Results. The study was discontinued when a total of 906 deaths were reported in both placebo and valsartan groups. No difference in all-cause mortality between valsartan and placebo (19.7% on valsartan vs. 19.4% on placebo; P = 0.8) was noted. Hospitalization admission for heart failure was reduced significantly in the valsartan group (13.9%) vs. placebo (18.5%). Risk reduction was 27.5% (P < 0.001). Valsartan significantly reduced combined mortality and morbidity by 13.3% (28.8% on valsartan vs. 32.1% on placebo; P = 0.009). This risk reduction was mostly contributed by the risk reduction in the hospitalization incidence.

Subgroup analysis indicated:

1) the benefits of valsartan on combined mortality and morbidity were prominent in patients receiving one or no neurohormonal inhibitor (i.e., a beta-blocker or an ACE inhibitor);

2) significant improvements in signs and symptoms of heart failure, NYHA heart class, and quality of life as measured by the Minnesota Living with Heart Failure Scale and ejection fraction; however,

3) a subgroup of patients who were taking an ACE inhibitor, beta-blocker, and valsartan together showed an unfavorable trend on the endpoints.

Conclusions

Until more definitive evidence supporting the use of ARBs as first-line therapy in CHF is available, these agents may be considered in patients intolerant to ACE inhibitor therapy because of:

  • severe cough;
  • persistent heart failure symptoms; or
  • persistent hypertension despite maximal ACE inhibitor doses.

References

1. Goodfriend TL, Elliott ME, Catt KJ. Angiotensin receptors and their antagonists. N Engl J Med 1996; 334:1649-1654.

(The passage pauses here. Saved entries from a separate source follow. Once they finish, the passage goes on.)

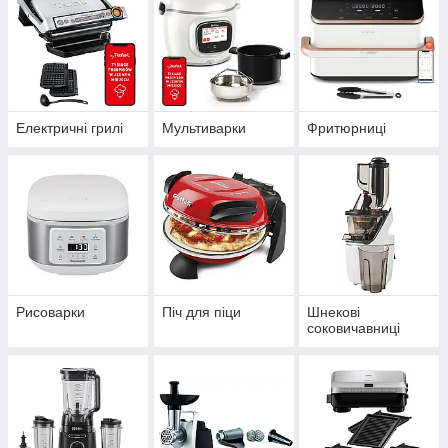
Електричні грилі
Мультиварки
Фритюрниці
Рисоварки
Піч для піци
Шнекові
соковичавниці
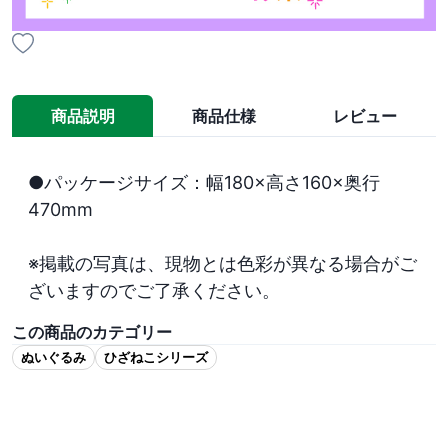
商品説明
商品仕様
レビュー
●パッケージサイズ：幅180×高さ160×奥行
470mm

※掲載の写真は、現物とは色彩が異なる場合がご
ざいますのでご了承ください。
この商品のカテゴリー
ぬいぐるみ
ひざねこシリーズ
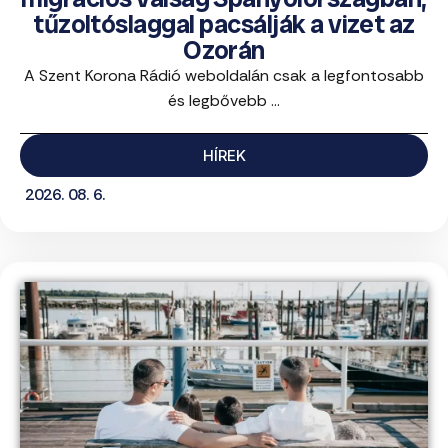
tűzoltóslaggal pacsálják a vizet az
Ozorán
A Szent Korona Rádió weboldalán csak a legfontosabb
és legbővebb ...
HÍREK
2026. 08. 6.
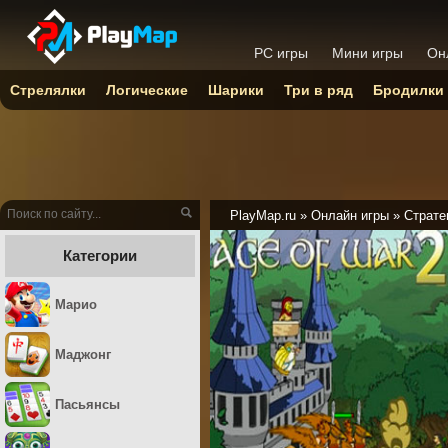
PC игры
Мини игры
Он
Стрелялки
Логические
Шарики
Три в ряд
Бродилки
PlayMap.ru
»
Онлайн игры
»
Страте
Категории
Марио
Маджонг
Пасьянсы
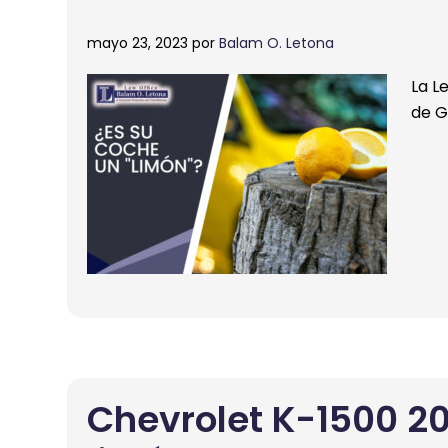
mayo 23, 2023
por
Balam O. Letona
La L
de G
Chevrolet K-1500 2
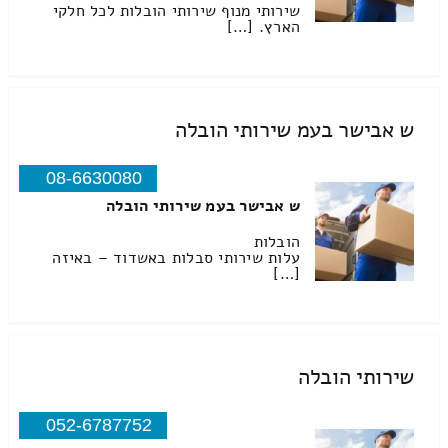
שירותי מנוף שירותי הובלות לכל חלקי
הארץ. […]
ש אבישר בעמ שירותי הובלה
08-6630080
ש אבישר בעמ שירותי הובלה
הובלות
עלות שירותי סבלות באשדוד – באיזה
[…]
שירותי הובלה
052-6787752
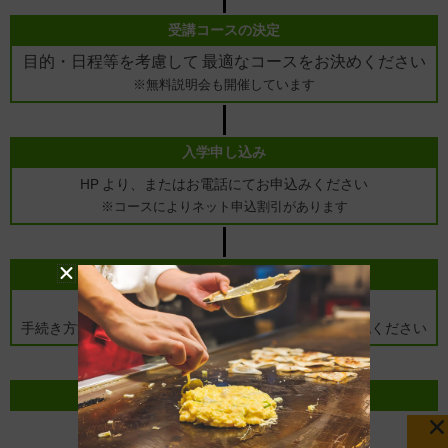
受講コースの決定
目的・日程等を考慮して
最適なコースをお決めください
※無料説明会も開催しています
入学申し込み
HP より、またはお電話にてお申込みください
※コースによりネット申込割引があります
入学手続き
お申込み後入学確認書を郵送いたします
手続き方法、当日のご案内を同封していますのでご確認ください
入学・受講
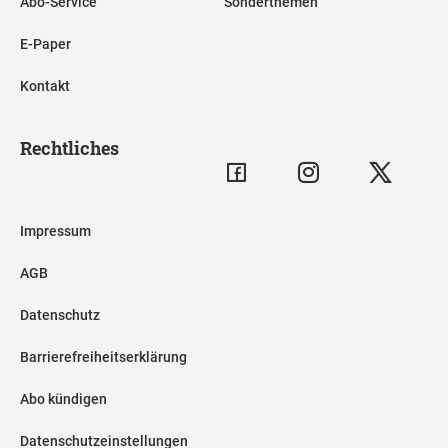
Abo-Service
Sonderthemen
E-Paper
Kontakt
Rechtliches
Impressum
AGB
Datenschutz
Barrierefreiheitserklärung
Abo kündigen
Datenschutzeinstellungen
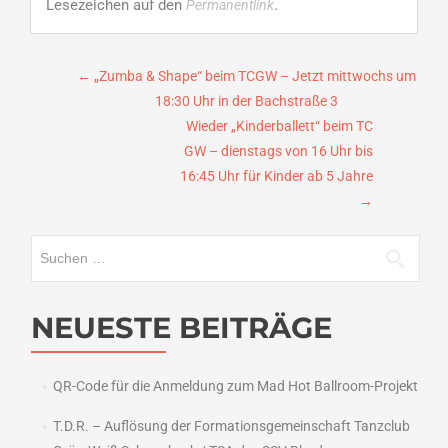
Lesezeichen auf den
.
Permanentlink
Beitragsnavigation
←
„Zumba & Shape“ beim TCGW – Jetzt mittwochs um
18:30 Uhr in der Bachstraße 3
Wieder „Kinderballett“ beim TC
GW – dienstags von 16 Uhr bis
16:45 Uhr für Kinder ab 5 Jahre
→
Suchen
nach:
NEUESTE BEITRÄGE
QR-Code für die Anmeldung zum Mad Hot Ballroom-Projekt
T.D.R. – Auflösung der Formationsgemeinschaft Tanzclub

2. Messerli FH, Weber MA, Brunner HR. Angiotensin II receptor inhibition. A new therapeutic principle. Arch Intern Med 1996; 156:1957-1965.

3. Pitt B, Segal R, Martinez FA, et al. Randomised trial of losartan vs. captopril in patients over 65 with heart failure. Lancet 1997; 349:747-752.

4. Pitt B, Poole-Wilson PA, Segal R, et al. Effect of losartan compared with captopril on mortality in patients with symptomatic heart failure: randomised trial. The Losartan Heart Failure Survival Study ELITE II. Lancet 2000; 355:1582-1587.

5. Data on file. Basel, Switzerland: Novartis; 2000.